In fact, its splendid qualities as a limit to any liquid have been known since antiquity, although the happy marriage between the glass bottle and the cork is attributed to Dom Perignon, the famous monk of the abbey of Hartvillers who, in the 18th century, was able to turn the wines of his area into champagne in this way.

A protective shield

Cork is extracted from the bark of the cork oak (Quercus suber), a leafy tree, typical of warm, dry Mediterranean areas, which forms part of the holm oaks and oaks.

This tree has the particularity of forming this material around its trunk, which is not very permeable to gases and water, thus preventing too rapid evaporation of the moisture that is so scarce in its environment.

Portugal and Spain are the largest and practically the only cork producers in the world, not only because of the size of their cork oaks, but also because their climate is ideal for these trees to grow slowly and develop high-quality cork bark.

Each cork oak is stripped of its bark approximately every ten years and in the middle of summer. The material is left to dry in the open air for a further two years and, in order to disinfect it and make it thicker, it is placed in boiling water for three hours.

It is neither a complex nor a very expensive process, but in recent years, the increase in the cost of this element has been very evident.

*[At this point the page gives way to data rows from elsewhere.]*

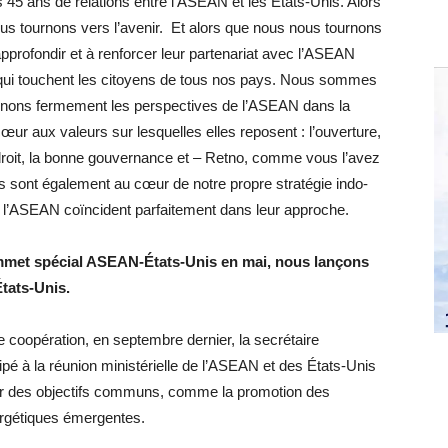
45 ans de relations entre l’ASEAN et les États-Unis. Alors
 tournons vers l’avenir. Et alors que nous nous tournons
approfondir et à renforcer leur partenariat avec l’ASEAN
 qui touchent les citoyens de tous nos pays. Nous sommes
tenons fermement les perspectives de l’ASEAN dans la
œur aux valeurs sur lesquelles elles reposent : l’ouverture,
e droit, la bonne gouvernance et – Retno, comme vous l’avez
eurs sont également au cœur de notre propre stratégie indo-
de l’ASEAN coïncident parfaitement dans leur approche.
ommet spécial ASEAN-États-Unis en mai, nous lançons
tats-Unis.
 coopération, en septembre dernier, la secrétaire
pé à la réunion ministérielle de l’ASEAN et des États-Unis
n sur des objectifs communs, comme la promotion des
ergétiques émergentes.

The reason is quite simple: the production of quality wine on the planet is growing faster than the cork oak’s shirt. In fact, the scarcity of quality cork has increased the price of this material until the winemaker pays as much or more for the cork stopper than for the bottle. And for this same reason it is now common to see (although only in lesser wines) cork stoppers made of cork agglomerate or other synthetic materials that imitate the characteristics of cork. Great wines, of course, keep a good quality and good size cork.

Sizes and life expectancy

Cork sizes range from 45 millimetres, which is the size used for young wine bottles, to the generous 50 or 60 millimetres used for great wines.

This larger size used for aged wines is usually accompanied by a good general quality of the stopper with an obvious objective: that the cork remains in perfect condition for as long as possible (up to 25 or even 30 years).

But the cork, even if it has been in a bottle lying down and kept in the best conditioned cellar, is not eternal and with time it loses one of its most important properties: elasticity. That is why, when a serious collector has a bottle for decades, he usually uncork and re-cork it in an inert atmosphere and very carefully. Of course, if the bottle is to be sold (at auction, for example), the exchange will be carried out in the presence of a notary to avoid any loss in the value of the product.

On top of the cork there is a wrapper called a capsule, which has the task of offering the consumer the guarantee that the contents of the bottle arrive intact. In the early days, this seal was made of sealing wax, which later changed to lead. The toxicity of the latter material meant that, for several decades now, plastic and tin have been used almost exclusively.